*PROVIDED INFORMATION*.
----------------

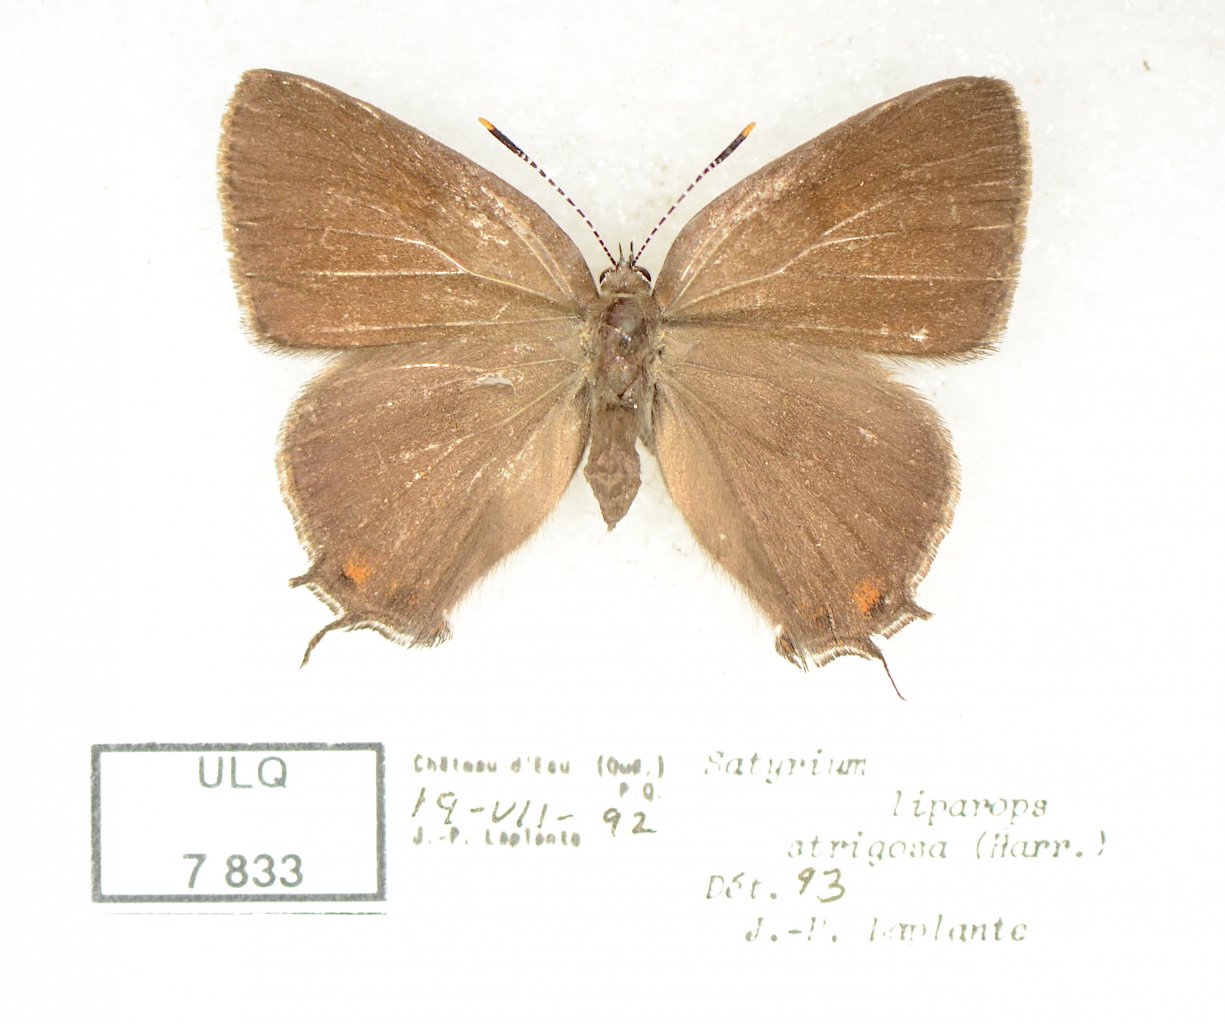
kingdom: Animalia
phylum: Arthropoda
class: Insecta
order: Lepidoptera
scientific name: Lepidoptera
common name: Butterflies
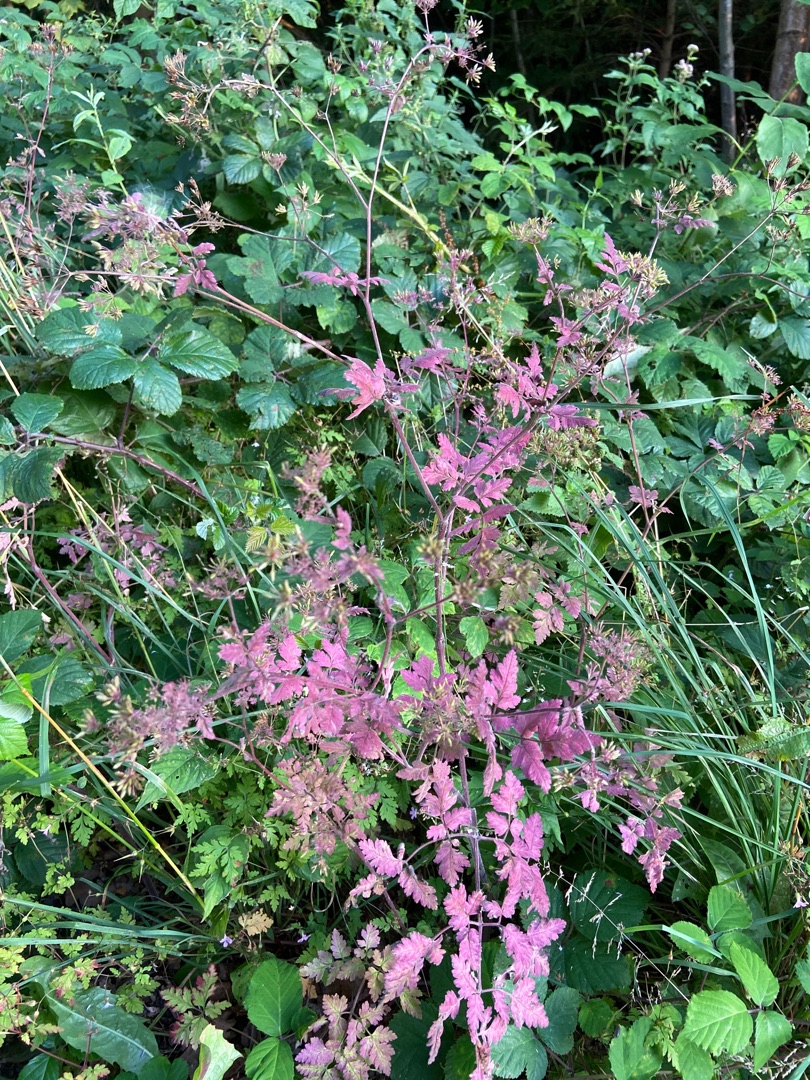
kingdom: Plantae
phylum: Tracheophyta
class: Magnoliopsida
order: Apiales
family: Apiaceae
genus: Chaerophyllum
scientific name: Chaerophyllum temulum
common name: Almindelig hulsvøb
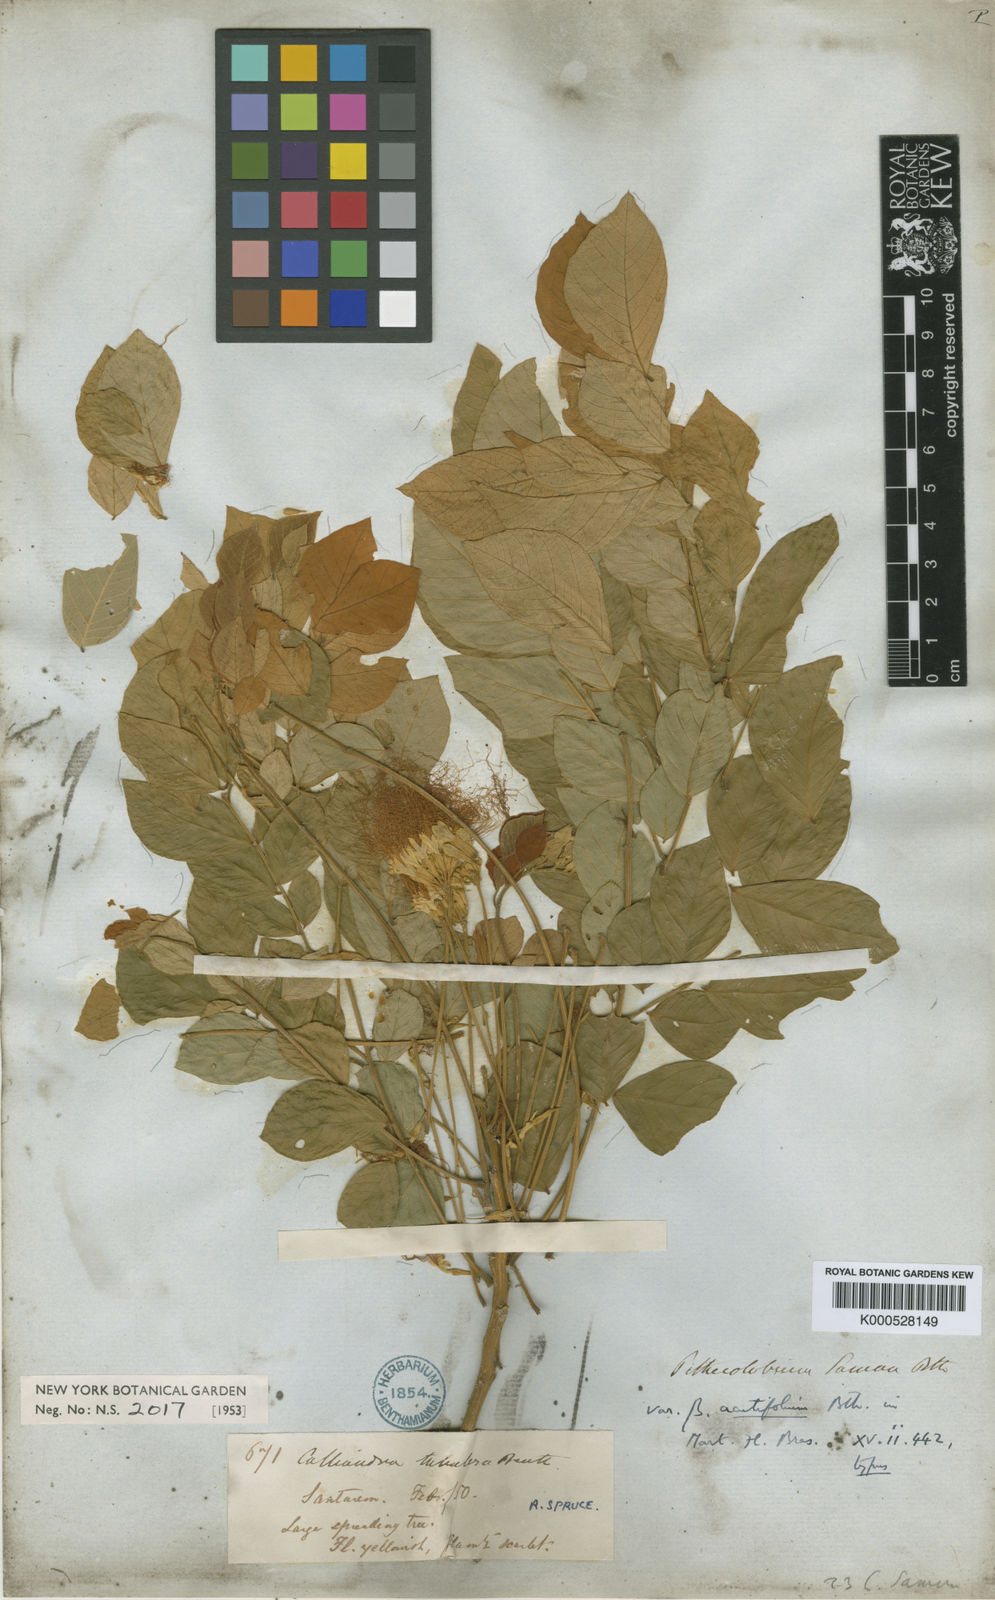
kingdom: Plantae
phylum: Tracheophyta
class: Magnoliopsida
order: Fabales
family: Fabaceae
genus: Samanea
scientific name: Samanea saman
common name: Raintree
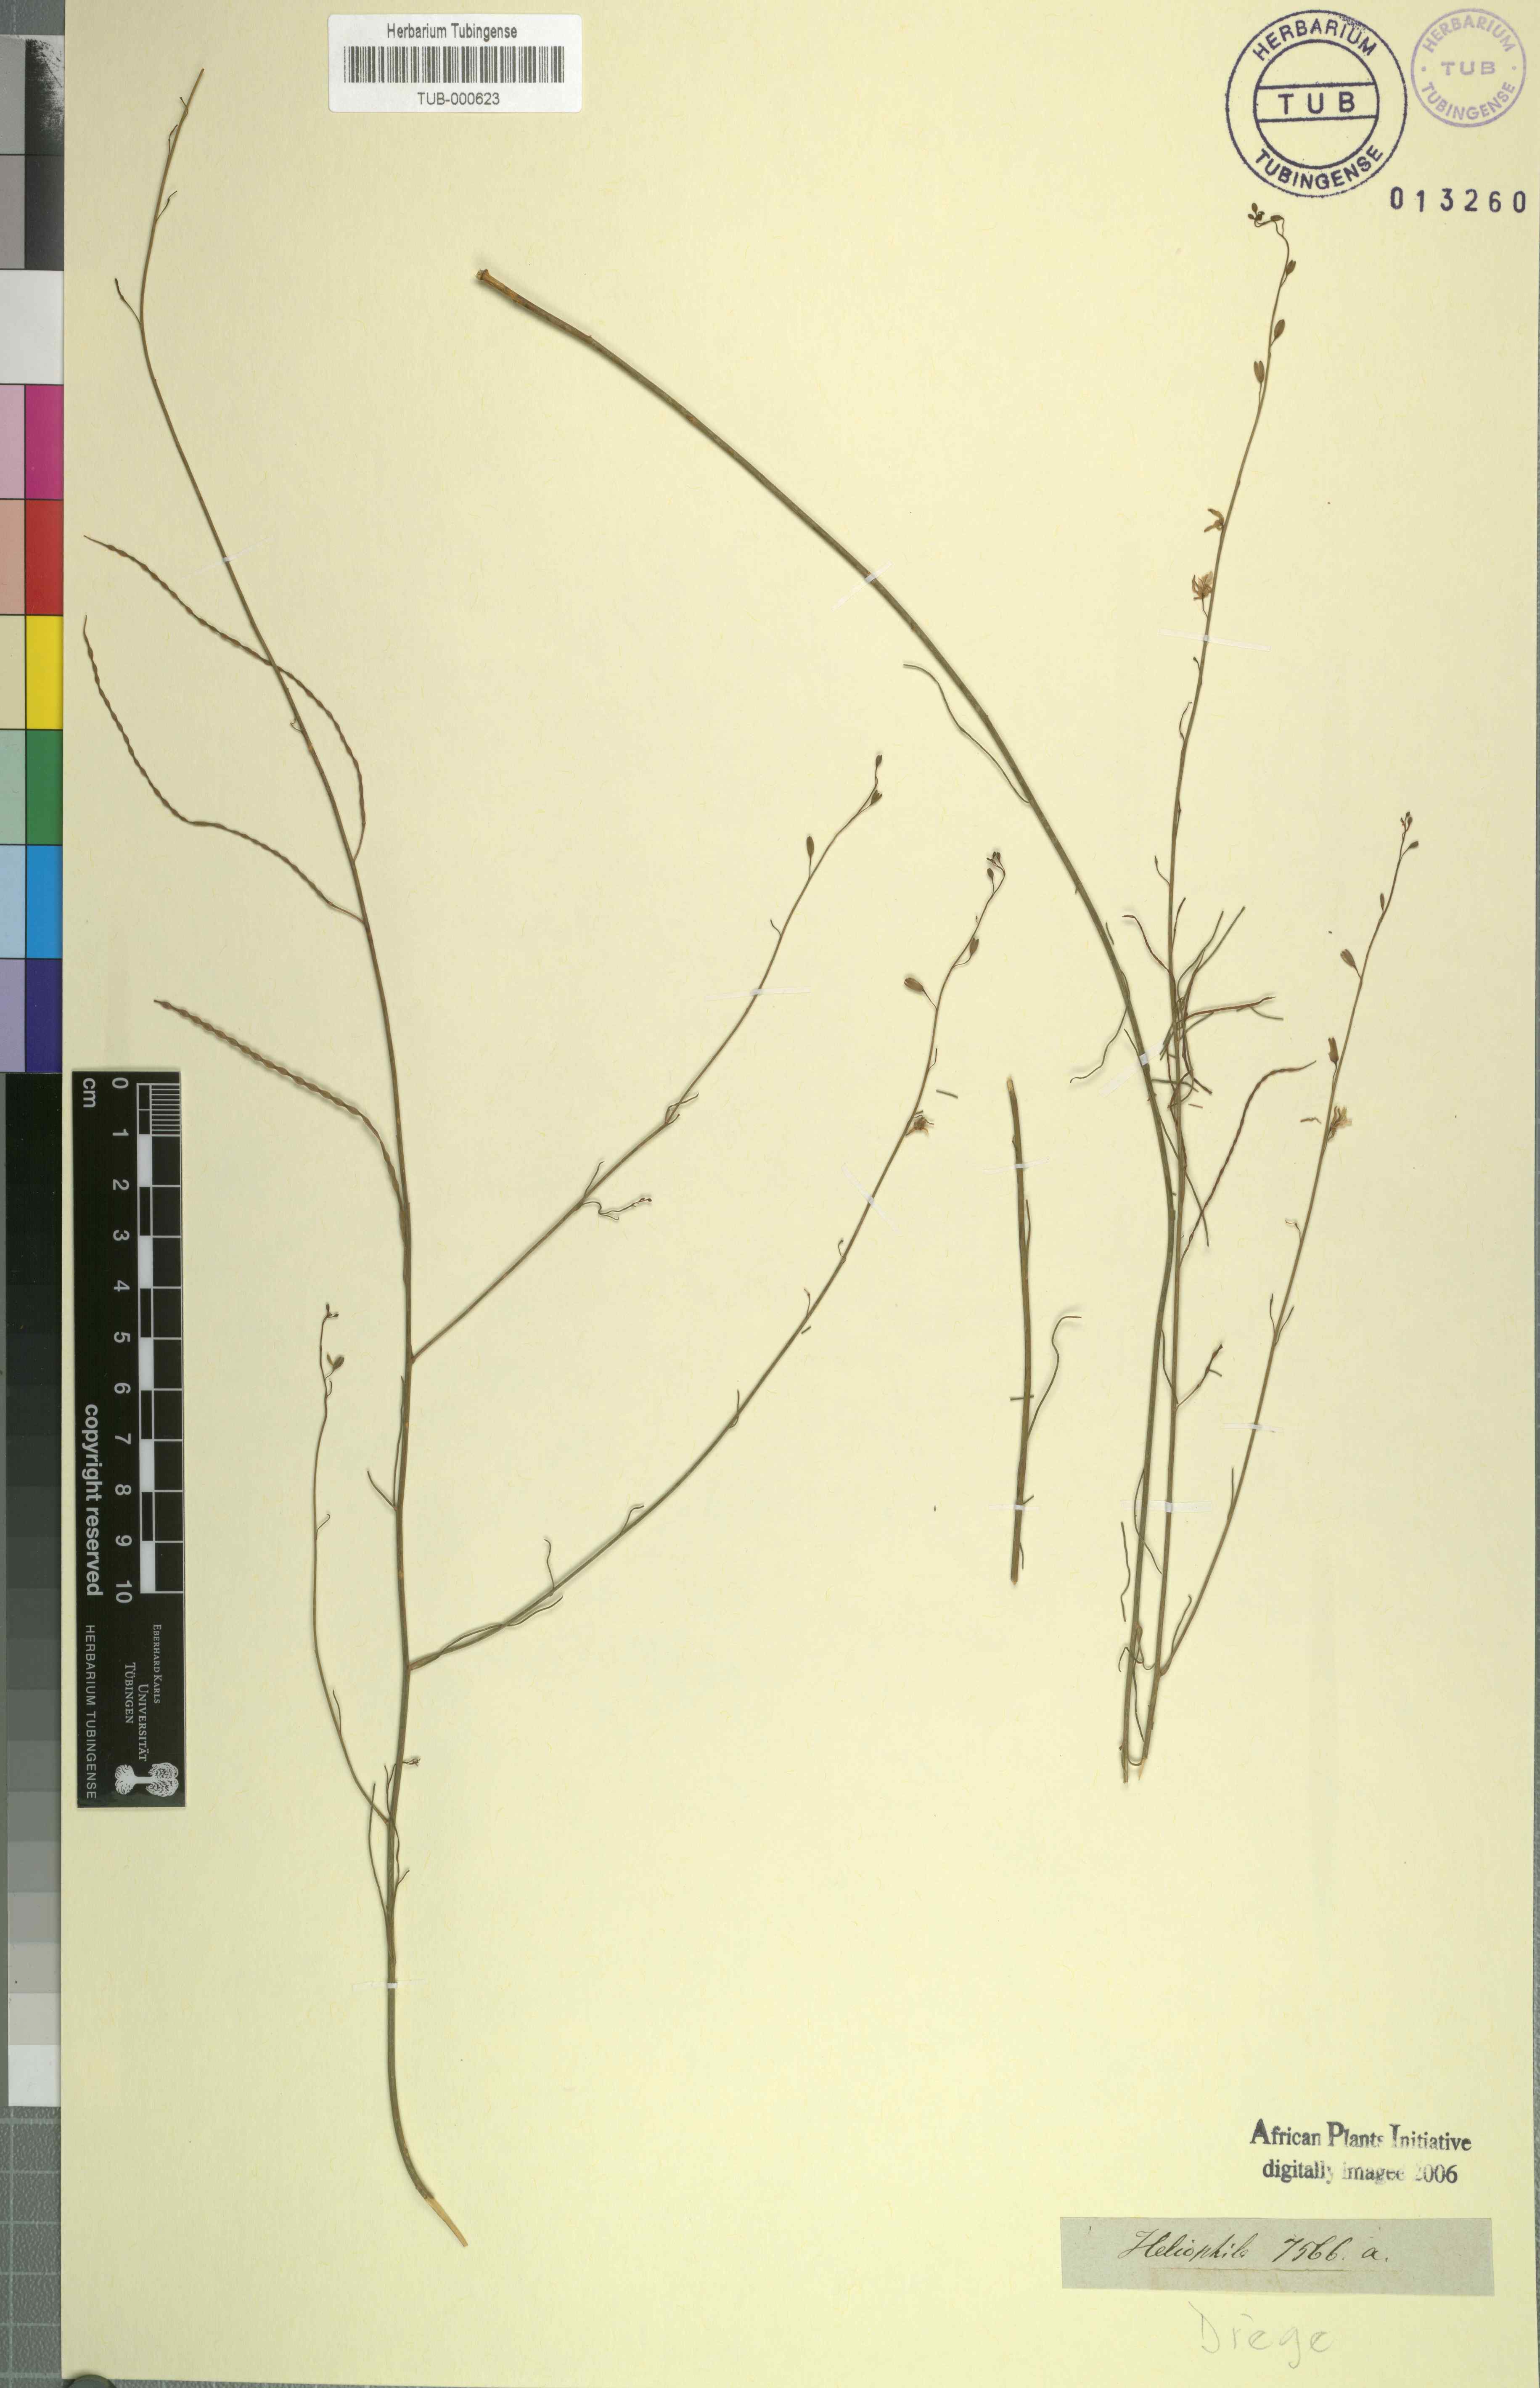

----------------

*WHAT NEEDS TO BE DONE*.
Repeat every line of the material above word for word, but leave out the pictures.

*OUTPUT OF THE EXERCISE*.
kingdom: Animalia
phylum: Arthropoda
class: Insecta
order: Lepidoptera
scientific name: Lepidoptera
common name: Butterflies
kingdom: Plantae
phylum: Tracheophyta
class: Magnoliopsida
order: Apiales
family: Apiaceae
genus: Chaerophyllum
scientific name: Chaerophyllum temulum
common name: Almindelig hulsvøb
kingdom: Plantae
phylum: Tracheophyta
class: Magnoliopsida
order: Fabales
family: Fabaceae
genus: Samanea
scientific name: Samanea saman
common name: Raintree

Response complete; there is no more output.